None of this went unremarked upon at the time. Critic J. Hoberman’s Village Voice review was titled “Phallus in Wonderland,” and he drew angry letters from regular readers after writing, “the screen is so packed with streamlined planes and heat-seeking missiles, wagging forefingers and upright thumbs that, had Freud lived to see it, he might be excused for thinking ‘Top Gun’ an avant-garde representation of Saturday night at the Saint Marks Baths.” (Well, the movie was designed to look like a book of Bruce Weber photographs, after all.) At an early screening for midwestern exhibitors, it was sheepishly suggested that maybe they should beef up the hetero love story a little bit?
So two new scenes were hastily shot scant days before the release, while the film was already being mixed. In that bit with Maverick and McGillis in the elevator, the actress is wearing a baseball cap because it was now months later and her hair no longer matched the character’s. Meanwhile, Cruise’s coiffure is all slicked down and soaking wet because by then he was busy shooting Scorsese’s “The Color of Money,” for which he’d grown out a formidable pompadour.
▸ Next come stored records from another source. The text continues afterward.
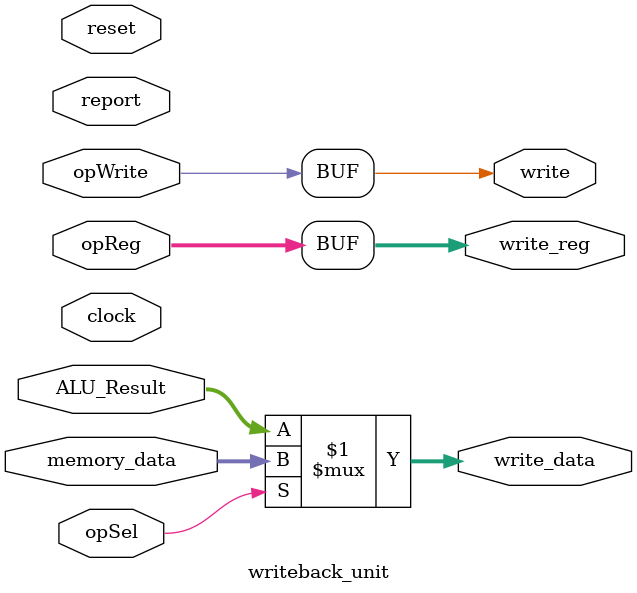
<source format=v>
/** @module : writeback
 *  @author : Adaptive & Secure Computing Systems (ASCS) Laboratory
 
 *  Copyright (c) 2018 BRISC-V (ASCS/ECE/BU)
 *  Permission is hereby granted, free of charge, to any person obtaining a copy
 *  of this software and associated documentation files (the "Software"), to deal
 *  in the Software without restriction, including without limitation the rights
 *  to use, copy, modify, merge, publish, distribute, sublicense, and/or sell
 *  copies of the Software, and to permit persons to whom the Software is
 *  furnished to do so, subject to the following conditions:
 *  The above copyright notice and this permission notice shall be included in
 *  all copies or substantial portions of the Software.

 *  THE SOFTWARE IS PROVIDED "AS IS", WITHOUT WARRANTY OF ANY KIND, EXPRESS OR
 *  IMPLIED, INCLUDING BUT NOT LIMITED TO THE WARRANTIES OF MERCHANTABILITY,
 *  FITNESS FOR A PARTICULAR PURPOSE AND NONINFRINGEMENT. IN NO EVENT SHALL THE
 *  AUTHORS OR COPYRIGHT HOLDERS BE LIABLE FOR ANY CLAIM, DAMAGES OR OTHER
 *  LIABILITY, WHETHER IN AN ACTION OF CONTRACT, TORT OR OTHERWISE, ARISING FROM,
 *  OUT OF OR IN CONNECTION WITH THE SOFTWARE OR THE USE OR OTHER DEALINGS IN
 *  THE SOFTWARE.
 */
 module writeback_unit #(parameter  CORE = 0, DATA_WIDTH = 32) (
      clock, reset,  
      opWrite,
      opSel, 
      opReg, 
      ALU_Result, 
      memory_data, 
      write, write_reg, write_data, 
      report
); 
 
input  clock; 
input  reset; 

input  opWrite; 
input  opSel; 
input  [4:0]  opReg;
input  [DATA_WIDTH-1:0] ALU_Result;
input  [DATA_WIDTH-1:0] memory_data; 

output  write;
output  [4:0]  write_reg;
output  [DATA_WIDTH-1:0] write_data;

input report; 

assign write_data = opSel? memory_data : ALU_Result; 
assign write_reg  = opReg; 
assign write      = opWrite; 
/*
reg [31: 0] cycles; 
always @ (posedge clock) begin 
    cycles <= reset? 0 : cycles + 1; 
    if (report)begin
        $display ("------ Core %d Writeback Unit - Current Cycle %d ----", CORE, cycles); 
        $display ("| opSel       [%b]", opSel);
        $display ("| opReg       [%b]", opReg);
        $display ("| ALU_Result  [%d]", ALU_Result);
        $display ("| Memory_data [%d]", memory_data);
        $display ("| write       [%b]", write);
        $display ("| write_reg   [%d]", write_reg);
        $display ("| write_data  [%d]", write_data);
        $display ("----------------------------------------------------------------------");
    end
end
*/
endmodule

 

</source>
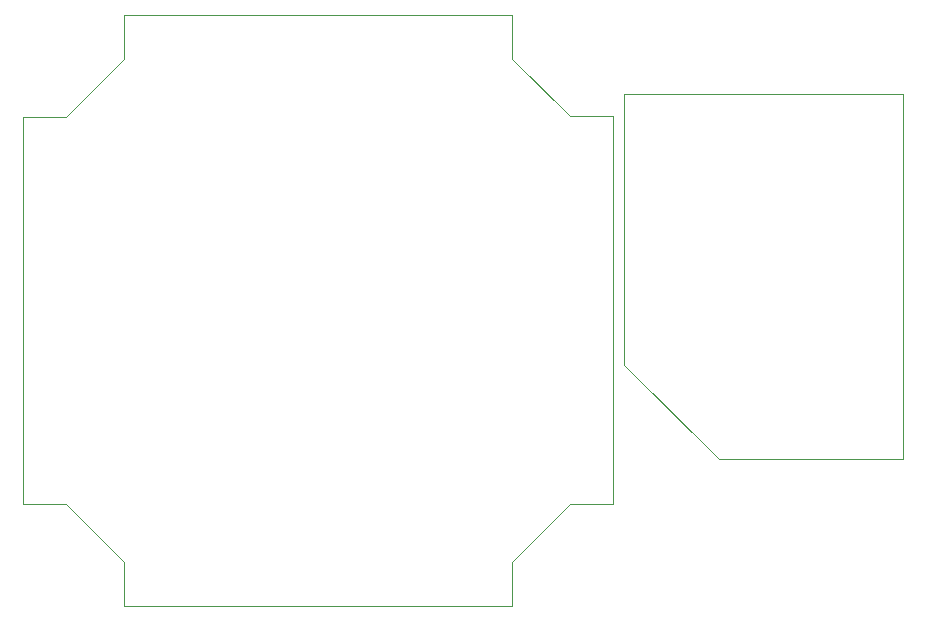
<source format=gbr>
%TF.GenerationSoftware,KiCad,Pcbnew,(6.0.1)*%
%TF.CreationDate,2023-02-04T15:12:00+01:00*%
%TF.ProjectId,PCB_Top_Rev4-PcbDoc,5043425f-546f-4705-9f52-6576342d5063,rev?*%
%TF.SameCoordinates,Original*%
%TF.FileFunction,Profile,NP*%
%FSLAX46Y46*%
G04 Gerber Fmt 4.6, Leading zero omitted, Abs format (unit mm)*
G04 Created by KiCad (PCBNEW (6.0.1)) date 2023-02-04 15:12:00*
%MOMM*%
%LPD*%
G01*
G04 APERTURE LIST*
%TA.AperFunction,Profile*%
%ADD10C,0.100000*%
%TD*%
G04 APERTURE END LIST*
D10*
X169773600Y-58572400D02*
X170332400Y-58572400D01*
X169773600Y-81483200D02*
X169773600Y-58572400D01*
X177800000Y-89509600D02*
X169773600Y-81483200D01*
X193395600Y-89509600D02*
X177800000Y-89509600D01*
X193395600Y-58572400D02*
X193395600Y-89509600D01*
X170332400Y-58572400D02*
X193395600Y-58572400D01*
%TO.C,Ref\u002A\u002A*%
X118831617Y-60473457D02*
X118828000Y-93299227D01*
X127416920Y-101880927D02*
X160242700Y-101884527D01*
X160239100Y-55580407D02*
X160239100Y-51888144D01*
X165128500Y-60469817D02*
X160239100Y-55580407D01*
X168824400Y-93295627D02*
X168828000Y-60469817D01*
X160242700Y-98185027D02*
X165132100Y-93295627D01*
X122523880Y-60473457D02*
X118831617Y-60473457D01*
X160242700Y-101884527D02*
X160242700Y-98185027D01*
X122527490Y-93299227D02*
X127416920Y-98188627D01*
X165132100Y-93295627D02*
X168824400Y-93295627D01*
X127413300Y-55584027D02*
X122523880Y-60473457D01*
X127413300Y-51884527D02*
X127413300Y-55584027D01*
X118828000Y-93299227D02*
X122527490Y-93299227D01*
X127413300Y-51884527D02*
X127413300Y-51884527D01*
X127416920Y-98188627D02*
X127416920Y-101880927D01*
X160239100Y-51888144D02*
X127413300Y-51884527D01*
X168828000Y-60469817D02*
X165128500Y-60469817D01*
%TD*%
M02*

</source>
Scott was savvy enough to know we’d never stop to ask why Maverick might be stepping into a crowded elevator after just getting out of the shower, much as he knew we wouldn’t care about these characters’ mismatched haircuts and bad wigs during their later sex scene that, to preserve a PG rating, was restricted to the memorably acrobatic intertwining of backlit tongues. (“We only had time to set up one light,” cinematographer Jeffrey Kimball sighs defensively on the DVD.)
Ever-underrated, Tony Scott went on to helm meathead masterpieces like “The Last Boy Scout,” “True Romance,” “Crimson Tide” and his fantastic final film, “Unstoppable.” Scott was for so long a lowbrow pariah in critical circles, it’s been enormously gratifying in recent years to watch young writers latching onto his work, citing Scott’s formal innovations as the trailblazer in a school that’s come to be called “vulgar auteurism.” His big brother Ridley might have been more respectable and won Oscars for his visionary science-fiction pictures and humorless historical epics, but I always preferred Tony’s lowbrow laughs and his sense of what fun, silly things these big blockbusters could be. (To my knowledge, he's still the only director who has his entire filmography engraved upon his headstone.)
One of my dearest moviegoing memories was watching “Top Gun” at the Somerville Theatre’s 70mm festival back in 2017, with a six-track magnetic soundtrack that shook the bloody walls and a loud, rowdy crowd that was the exact, perfect level of drunk for the occasion. Everybody was halfway between mocking the movie and adoring it — applauding every iconically absurd line. Seen up close and so massively large, there’s no mistaking “Top Gun” is the work of a disgruntled British art student having a bit of a laugh about all this admittedly awesome American nonsense. What makes the film so much fun is that you’re invited to share it with him.